The Stanford Theater's Kurosawa Retrospective ended yesterday. I only caught three films in the series:
Rashômon starring Toshirô Mifune and Takashi Shimura; Japanese with subtitles; (1950)
Scandal starring Toshirô Mifune and Takashi Shimura; Japanese with subtitles; (1950)
One Wonderful Sunday; Japanese with subtitles; (1947)
As I previously mentioned, the PFA is having its own Kurosawa retrospective (30 films from June to August). I would have seen more films at the Stanford series but the looming PFA series, being a procrastinator, still suffering from the effects of a prolonged respiratory illness, the San Francisco International Asian American Film Festival, the Tiburon Internationl Film Festival, the King Tut exhibit at the de Young Museum, preparing my income tax returns, a Kurosawa retrospective on Turner Classic Movies in March and other activities conspired against the Stanford series.
In particular, I regret missing the last three films of the series: The Idiot (1951); The Lower Depths (1957) and Ran (1985).
I've seen Rashômon before. There is no point in recounting the plot since the film was popular enough to lend its name to a scientifically observed effect of subjectivity in memory and perception. I watch the film to see if Kurosawa tipped his hand as to which version of the truth is the real truth. I've read opinions on the subject and it is certainly suspicious that Lady Kanazawa meets up with the bandit (Mifune) at the river later in the film. It's likely that none of the four version presented were the truth.
Scandal was an entertaining but minor film in Kurosawa's filmography. The plot revolves around painter who is photographed with a popular singer (Shirley Yamaguchi) at a mountain resort. The tabloids imply the two are having an affair and the photo is of them in a moment post-coital repose. The two decide to sue the newspaper but have the misfortune to hire sad-sack lawyer Takashi Shimura. Slovenly, frequently drunk and venal, Shimura has thrown the case unbeknownst to his clients although they have their suspicions. Shimura is, however, devoted to his tubecular daughter who is his only chance at redemption. Sadly, it is her death ulimately leads to his finding his moral conviction.
Mifune is able to show off his screen charisma as always optimistic, never fearful painter and Shimura gives a preview of the type of character he would perfect in Ikiru (1952).
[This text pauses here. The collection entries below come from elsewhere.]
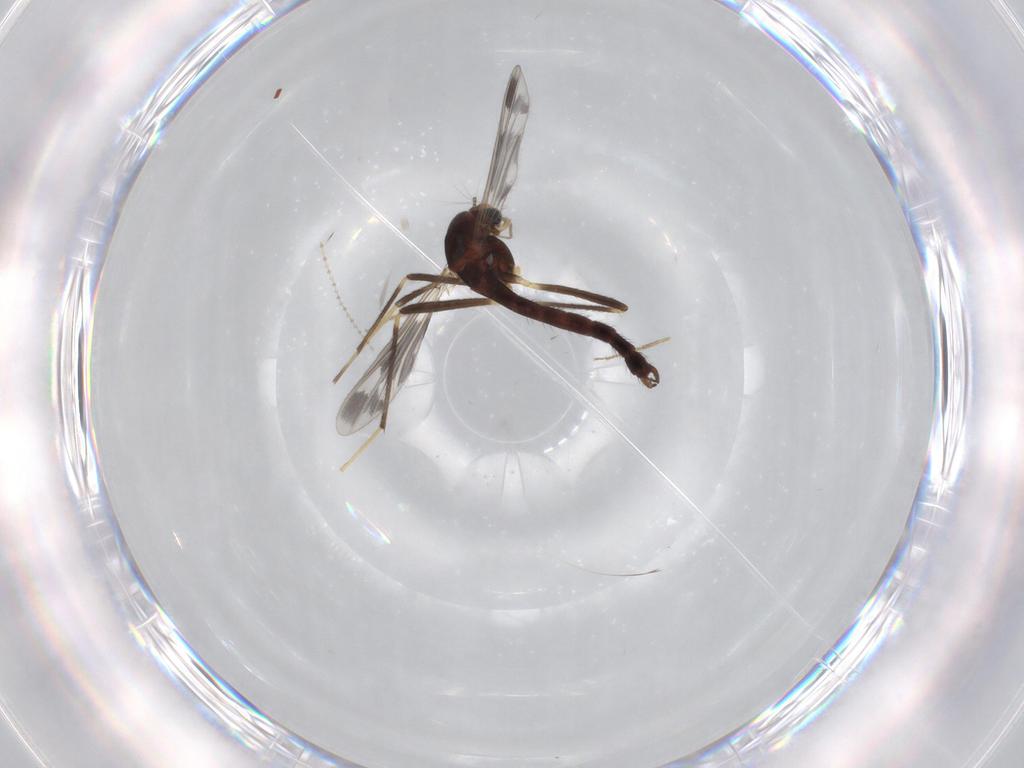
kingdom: Animalia
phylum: Arthropoda
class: Insecta
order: Diptera
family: Chironomidae
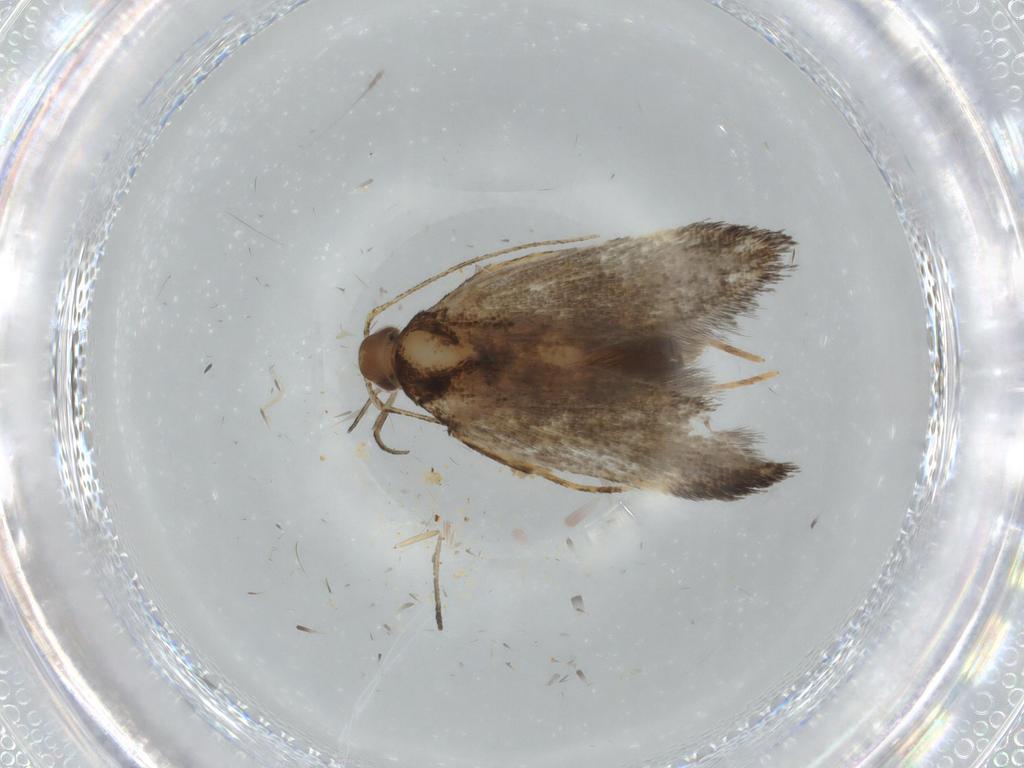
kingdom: Animalia
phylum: Arthropoda
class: Insecta
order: Lepidoptera
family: Cosmopterigidae
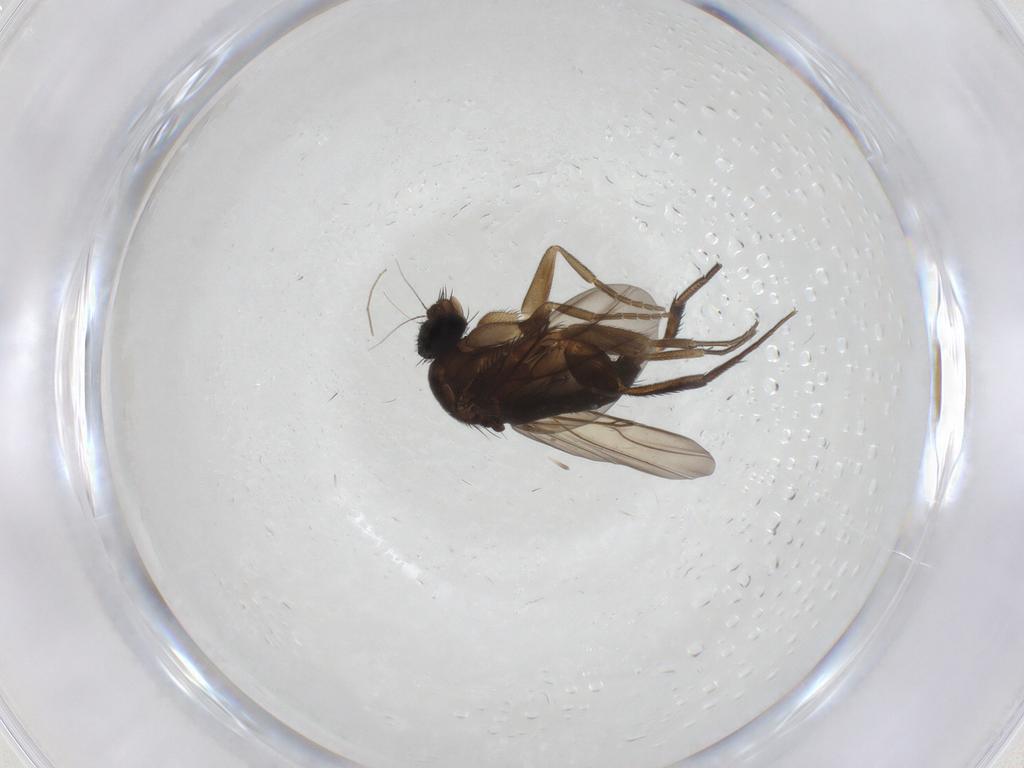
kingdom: Animalia
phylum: Arthropoda
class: Insecta
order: Diptera
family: Phoridae
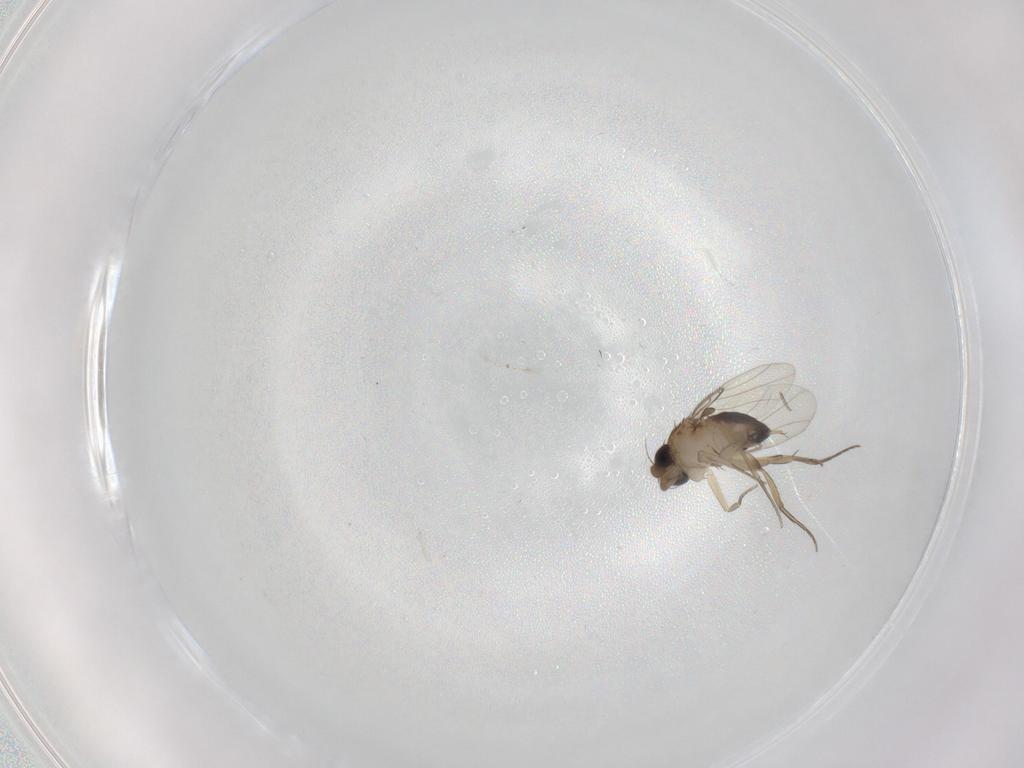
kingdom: Animalia
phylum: Arthropoda
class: Insecta
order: Diptera
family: Phoridae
One Wonderful Sunday was very different from any other Kurosawa film I've seen. First of all, neither Mifune or Shimura are in the film which is unusual for Kurosawa films of the period. The two leads are Isao Numasaki and Chieko Nakakita. A quick perusal of IMDB shows that the two actors did not make anymore films with Kurosawa.
One Wonderful Sunday is not epic which is an adjective I'd use to describe most of Kurosawa's films and/or lead characters. Instead, One Wonderful Sunday feels like The Bicycle Thief transplanted to 1947 Tokyo. The story revolves around a young couple as they try to spend a Sunday afternoon in Tokyo with only 30 yen between them. As they make their way around town, we get a glimpse of post-war Tokyo - the poverty, the grifters, the gangsters, etc. Along the way, we share in the couple's heartbreak such as when a ticket scalper buys the last tickets to Schubert's Unfinished Symphony and scalps them at a 50% markup. Kurosawa engages in all kinds of cinematic devices during the film - sunshine/rainfall/wind to signal the mood of the couple, breaking the fourth wall, etc.
At one point Nakakita urges an imaginary audience to clap for her and her boyfriend who is despondent because the howling wind will not allow him to conduct an imaginary orchestra. The effect is Nakakita speaking directly to the audience in the theater. I was amazed that speaking across 60 years and different culture, Nakakita was able to elicit a modest round of applause from the audience. Maybe I was really surprised that I joined the clapping.